Três novos medicamentos para o tratamento do câncer de pulmão passarão a ser disponibilizados pelo Sistema Único de Saúde (SUS) a partir de outubro. A medida prevê a oferta de brigatinibe, gefitinibe e durvalumabe a pacientes que atendam aos critérios para utilização dos tratamentos.
Segundo o Ministério da Saúde, cerca de 1,9 mil pessoas devem ser beneficiadas. As três medicações são consideradas de alta tecnologia e, na rede privada, podem representar um custo de até R$ 643 mil por paciente ao ano.
Brigatinibe e gefitinibe são terapias-alvo administradas por via oral. Os medicamentos atuam sobre alterações específicas presentes nas células cancerígenas e podem ser utilizados em casa, além de apresentarem menor incidência de alguns efeitos adversos em comparação com tratamentos convencionais de quimioterapia.
Já o durvalumabe atua no sistema imunológico para ajudar o organismo a combater as células tumorais. O medicamento será destinado a pacientes com câncer de pulmão em estágio 3 que não podem passar por cirurgia.
“O tratamento demonstra ganhos na sobrevida global dos pacientes”, segundo o Ministério da Saúde.

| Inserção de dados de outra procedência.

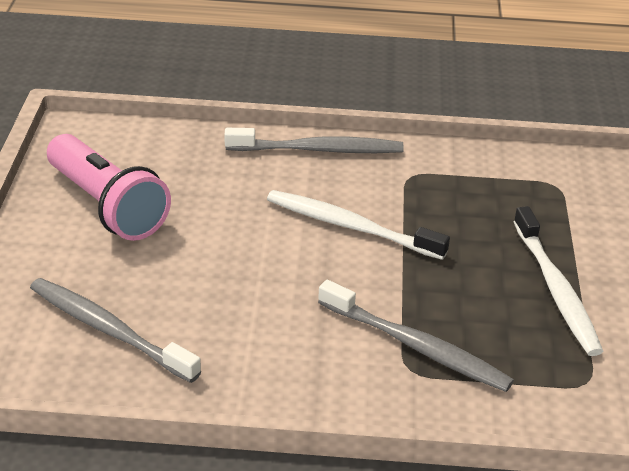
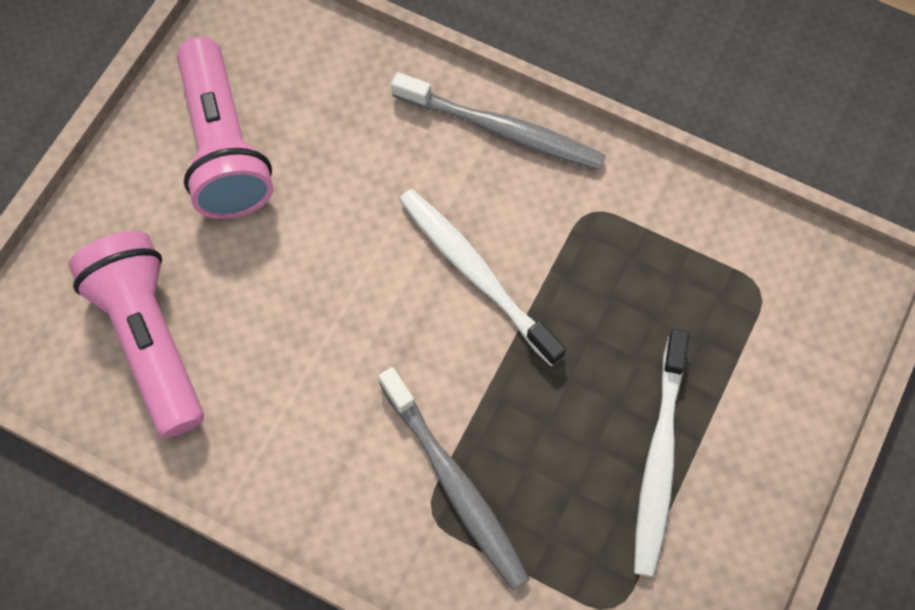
camera: 25 degrees right, 30 degrees up
(109, 330) = (149, 340): grey toothbrush -> pink flashlight

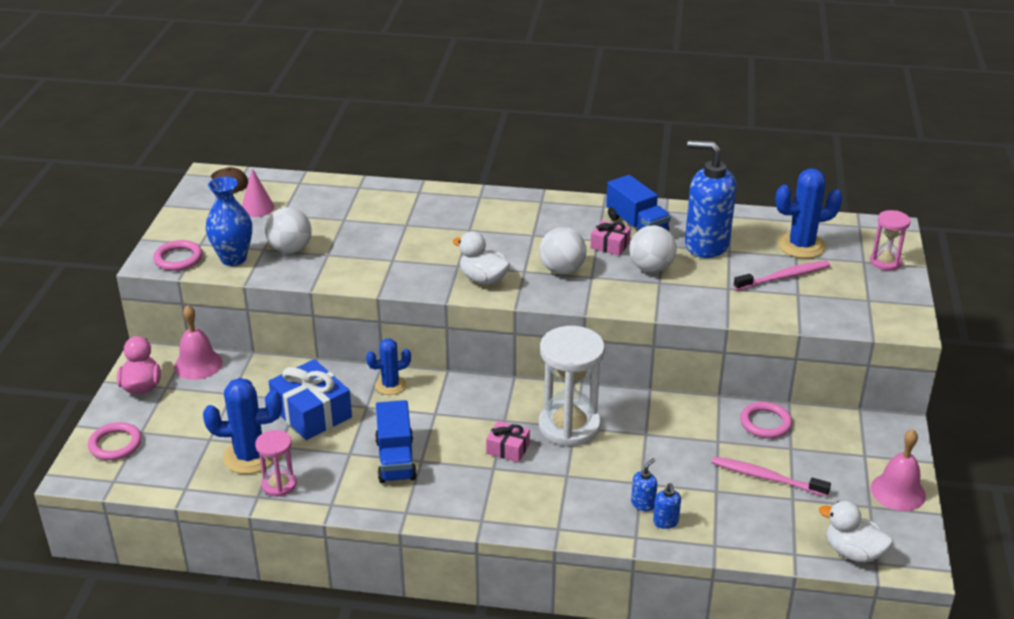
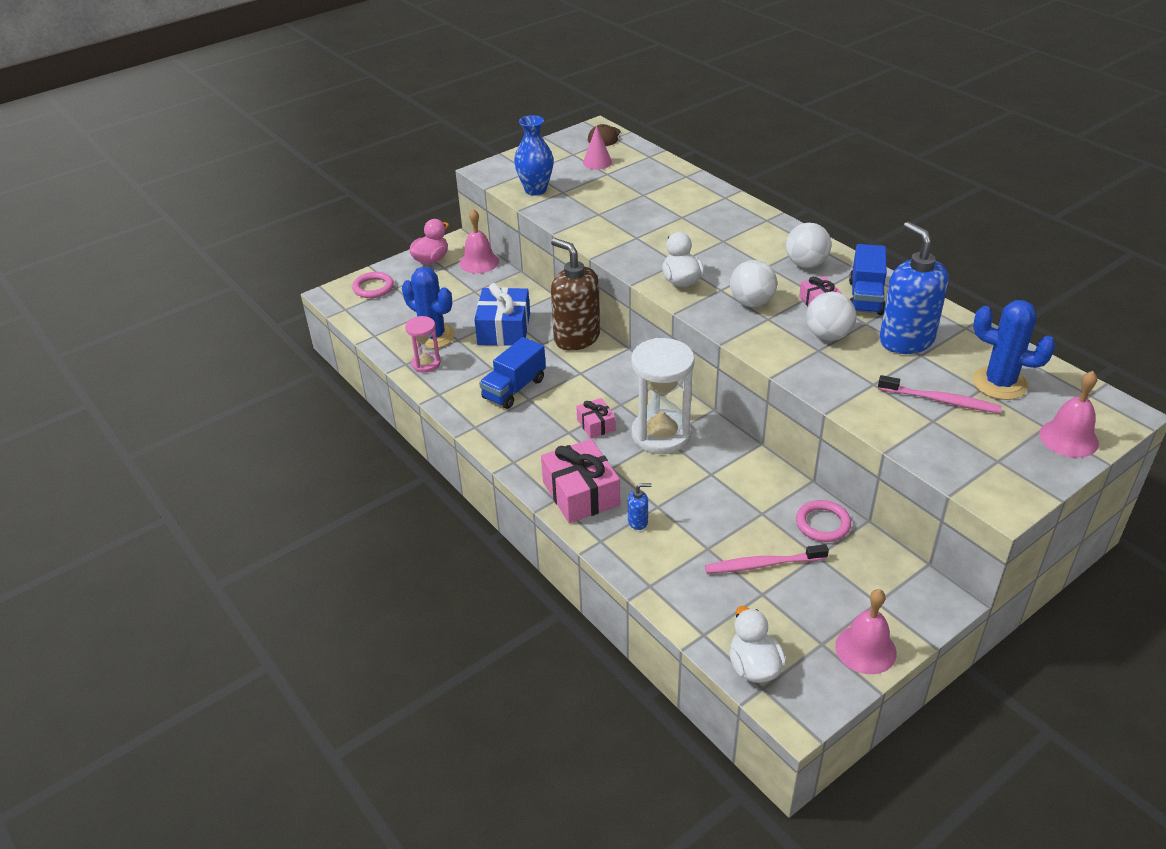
camera: 45 degrees right, 5 degrees up
(178, 258) = (503, 175): pink ring -> none
(290, 249) = (579, 199): white ball -> white ball (806, 264)
(390, 385) = (576, 338): blue cactus -> brown soap dispenser
(571, 511) = (580, 493): none -> pink gift
(665, 522) = (636, 545): blue soap dispenser -> none
(766, 477) = (762, 564): pink toothbrush -> pink toothbrush turned 75 degrees counterclockwise
(885, 262) = (1068, 438): pink hourglass -> pink bell

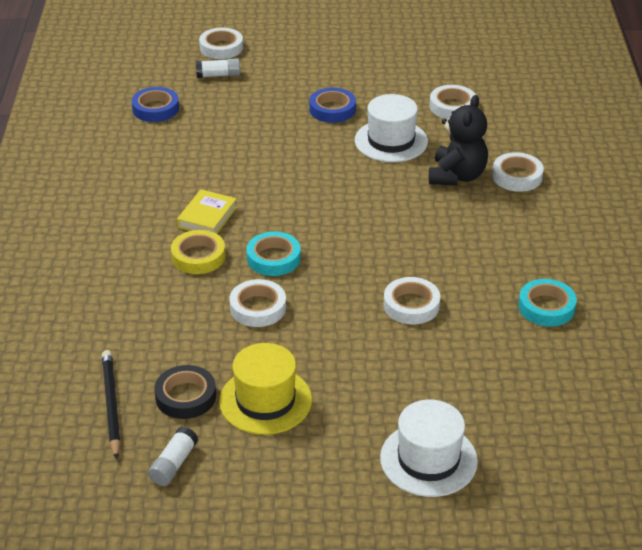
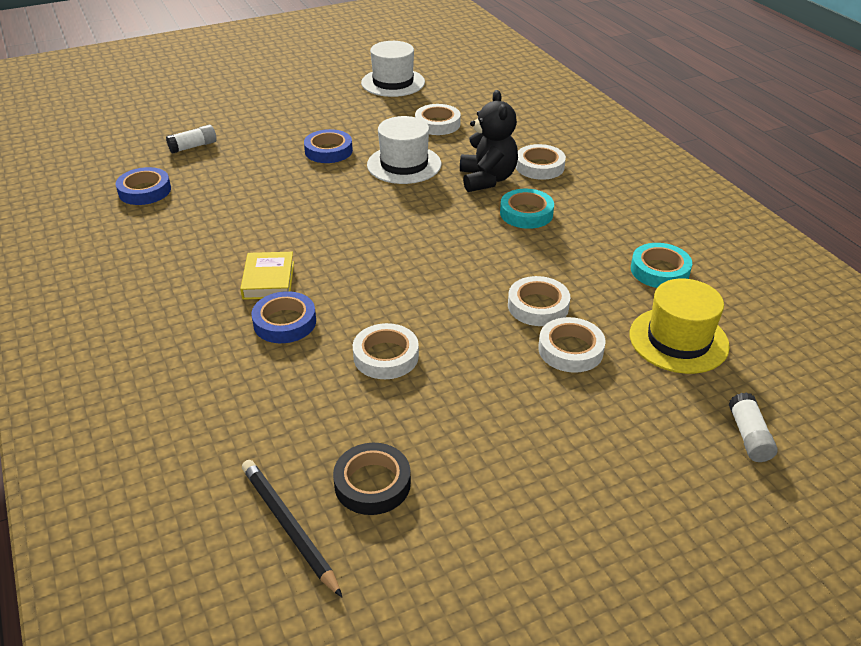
camera: 25 degrees left, 0 degrees up
(174, 464) = (413, 574): white glue stick -> white glue stick (749, 436)
(198, 256) = (285, 322): yellow tape -> blue tape
(221, 47) = (180, 122): white tape -> white tape (570, 350)
(265, 400) = (465, 456): yellow hat -> yellow hat (678, 340)
(273, 258) = (367, 301): turquoise tape -> turquoise tape (526, 213)
(428, 459) = (680, 459): white hat -> white hat (393, 82)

Tratamentos serão financiados pelo governo federal
Os medicamentos serão custeados integralmente pelo governo federal por meio da Assistência Farmacêutica Oncológica (AF-Onco), política criada para ampliar o acesso a tratamentos contra o câncer na rede pública.
Ao todo, a AF-Onco prevê a disponibilização de 23 medicamentos oncológicos considerados de alto custo. De acordo com o ministério, a medida representa um aumento de 35% na oferta de tratamentos oncológicos pelo SUS.
A estimativa do governo é que mais de 100 mil pessoas sejam atendidas pela nova política. O orçamento anual previsto para a iniciativa é de aproximadamente R$ 2,1 bilhões.